Thank you Stormy I will!


----------



## TWilson (Aug 30, 2011)

OH MY!!! It is SOO cute!! I hope mine hatch!!


----------



## 4birdsNC (Dec 4, 2010)

yeah fuzzys! gota love the little buggers.


----------



## susan (Jun 8, 2011)

Thanks everybody. Will post another pic tomorrow. My fingers crossed for yours twilson!


----------



## morla (Aug 15, 2011)

Congragulations! You must be so exited!


----------



## susan (Jun 8, 2011)

Thank you Morla! I am!


----------



## AlbyPepper (Apr 3, 2010)

Hehe, you sound as excited as I was when Cinnamon and Albys eggs hatched. It was the most amazing and beautiful thing. Our 5 babies are now between 5 and 6 weeks old, and Cinnamon has decided she wants to double clutch. So now there are another 2 eggs in the nest so far.


----------



## susan (Jun 8, 2011)

And now we have 3!!! It is the most amazing and beautiful thing! Pure bliss!  double clutching at 5 and 6 weeks old? Wow. Are the parents still feeding the babies or are you handfeeding? I am hoping Ramon and Cherub will not clutch again this year. Not that I am not loving this but I think I will have my hands full.
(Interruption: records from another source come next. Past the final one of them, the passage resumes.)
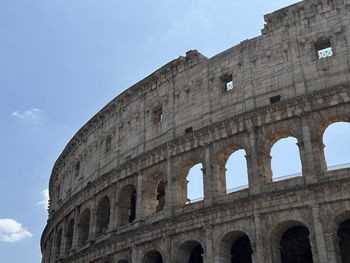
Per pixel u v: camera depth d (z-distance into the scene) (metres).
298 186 52.47
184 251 61.44
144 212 68.62
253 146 59.03
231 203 56.56
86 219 85.25
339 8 60.41
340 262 49.38
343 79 56.88
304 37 61.38
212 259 56.38
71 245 88.31
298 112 57.22
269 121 59.16
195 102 69.25
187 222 60.50
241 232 56.56
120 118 82.69
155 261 66.00
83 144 94.25
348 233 54.47
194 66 72.19
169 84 74.56
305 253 57.22
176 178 66.12
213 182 61.34
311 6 62.34
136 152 75.31
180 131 69.31
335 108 55.66
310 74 59.22
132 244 66.50
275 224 53.25
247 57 65.31
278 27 64.38
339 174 52.44
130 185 74.06
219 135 62.84
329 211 50.59
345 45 58.31
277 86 61.16
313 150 55.00
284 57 62.12
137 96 80.69
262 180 57.19
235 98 64.56
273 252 52.75
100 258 72.12
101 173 82.81
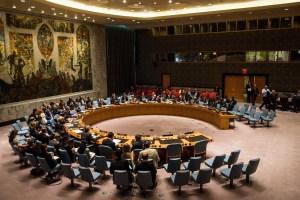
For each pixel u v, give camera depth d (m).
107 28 23.80
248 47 21.69
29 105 17.05
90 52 22.12
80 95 21.23
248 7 16.25
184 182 7.47
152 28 25.69
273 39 20.62
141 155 7.78
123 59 26.08
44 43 17.91
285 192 7.80
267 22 20.61
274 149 11.38
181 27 24.28
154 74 26.62
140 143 9.07
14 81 16.12
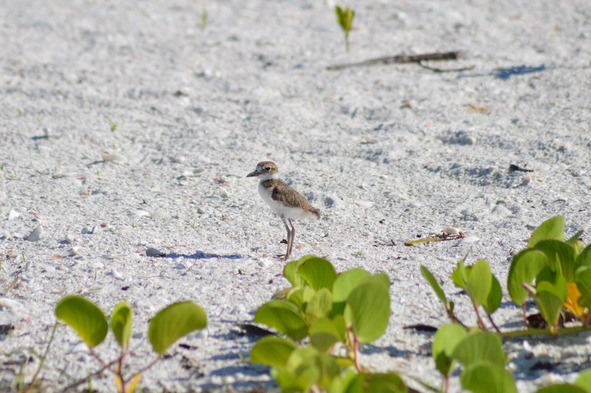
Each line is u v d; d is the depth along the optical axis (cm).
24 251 994
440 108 1446
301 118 1441
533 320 786
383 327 680
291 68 1670
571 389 582
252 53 1762
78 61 1736
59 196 1176
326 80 1596
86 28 1944
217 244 1024
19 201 1155
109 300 855
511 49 1712
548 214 1073
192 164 1284
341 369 701
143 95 1557
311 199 1161
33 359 748
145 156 1323
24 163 1284
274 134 1384
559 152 1251
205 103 1519
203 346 766
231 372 724
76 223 1084
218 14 2045
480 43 1758
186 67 1694
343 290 718
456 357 634
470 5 2014
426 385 662
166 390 699
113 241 1023
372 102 1491
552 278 754
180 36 1886
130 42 1850
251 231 1069
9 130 1407
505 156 1258
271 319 715
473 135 1334
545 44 1727
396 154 1289
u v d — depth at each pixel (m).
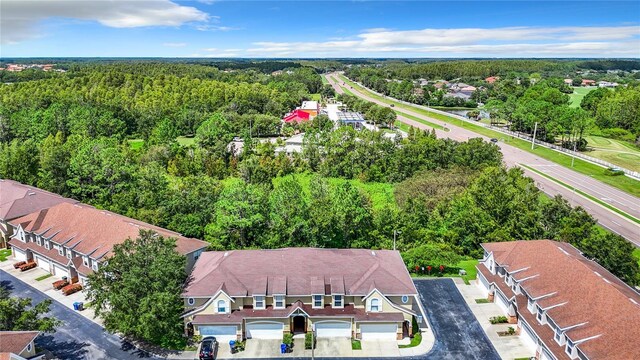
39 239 57.78
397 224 59.44
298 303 42.06
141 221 59.47
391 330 42.25
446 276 54.91
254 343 42.06
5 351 34.19
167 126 114.62
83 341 42.16
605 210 77.62
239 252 46.34
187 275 45.88
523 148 124.50
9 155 85.06
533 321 39.97
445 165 93.12
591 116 165.00
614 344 32.25
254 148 111.75
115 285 40.41
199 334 42.06
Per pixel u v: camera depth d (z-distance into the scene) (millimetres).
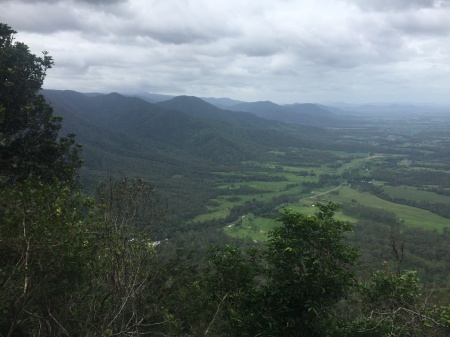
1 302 5211
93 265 5805
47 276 5449
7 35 13078
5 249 5492
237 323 6957
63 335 5898
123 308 5891
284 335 6539
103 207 6480
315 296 6531
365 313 7355
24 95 12508
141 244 6434
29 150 11875
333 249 6699
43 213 5578
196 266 12250
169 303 7832
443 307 6504
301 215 6977
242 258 7957
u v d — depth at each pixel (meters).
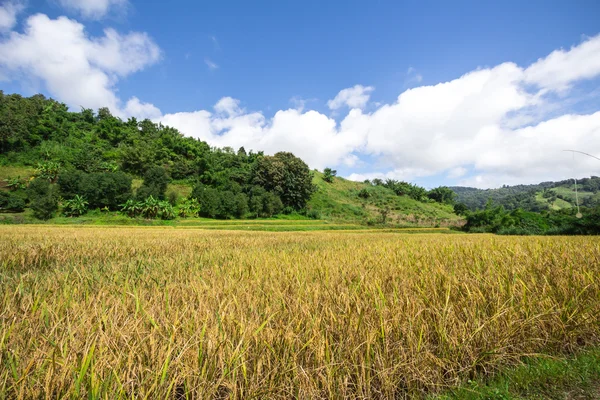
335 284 4.67
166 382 2.22
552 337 3.35
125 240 17.17
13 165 75.62
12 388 2.10
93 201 61.72
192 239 19.62
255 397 2.25
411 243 13.12
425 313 3.40
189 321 2.87
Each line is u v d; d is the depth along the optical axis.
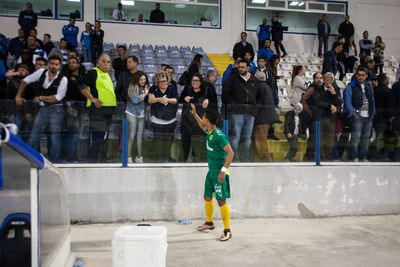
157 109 5.72
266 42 11.88
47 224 2.95
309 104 6.33
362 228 5.51
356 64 13.70
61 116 5.38
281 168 6.00
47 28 13.01
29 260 2.96
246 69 6.15
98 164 5.54
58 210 3.40
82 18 13.27
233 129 5.94
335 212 6.16
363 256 4.36
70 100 5.56
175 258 4.15
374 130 6.51
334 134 6.34
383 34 15.08
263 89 6.34
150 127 5.71
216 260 4.12
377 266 4.07
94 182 5.40
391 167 6.38
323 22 13.79
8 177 3.58
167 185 5.61
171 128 5.78
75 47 11.48
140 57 11.96
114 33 13.47
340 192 6.19
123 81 6.06
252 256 4.26
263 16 14.70
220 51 14.30
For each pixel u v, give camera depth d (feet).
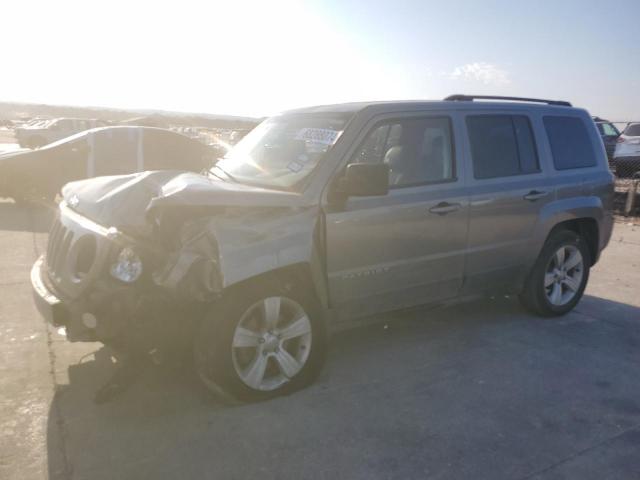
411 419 11.33
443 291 15.06
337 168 12.71
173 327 10.87
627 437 10.85
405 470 9.68
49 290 11.55
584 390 12.80
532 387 12.87
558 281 17.72
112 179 13.56
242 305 11.22
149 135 36.70
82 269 11.31
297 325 12.12
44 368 13.29
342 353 14.62
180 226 10.81
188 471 9.54
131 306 10.29
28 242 26.12
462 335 16.06
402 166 13.91
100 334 10.53
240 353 11.82
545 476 9.59
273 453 10.09
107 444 10.28
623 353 15.06
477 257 15.25
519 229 16.03
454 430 10.96
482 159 15.37
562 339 15.96
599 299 20.20
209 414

LOL. Alby your birds are beautiful!!!
And one more to go..... 
I will try to post a pic of the 3 of them tomorrow. They are soooooo cute!


----------



## susan (Jun 8, 2011)

All 4 have hatched!!! Last night 10:00 last hatch. Got some good pic s tonight but have to wait till tomorrow to post.


----------



## suz0104 (Sep 3, 2011)

congrats!! love seeing them when they are so little!


----------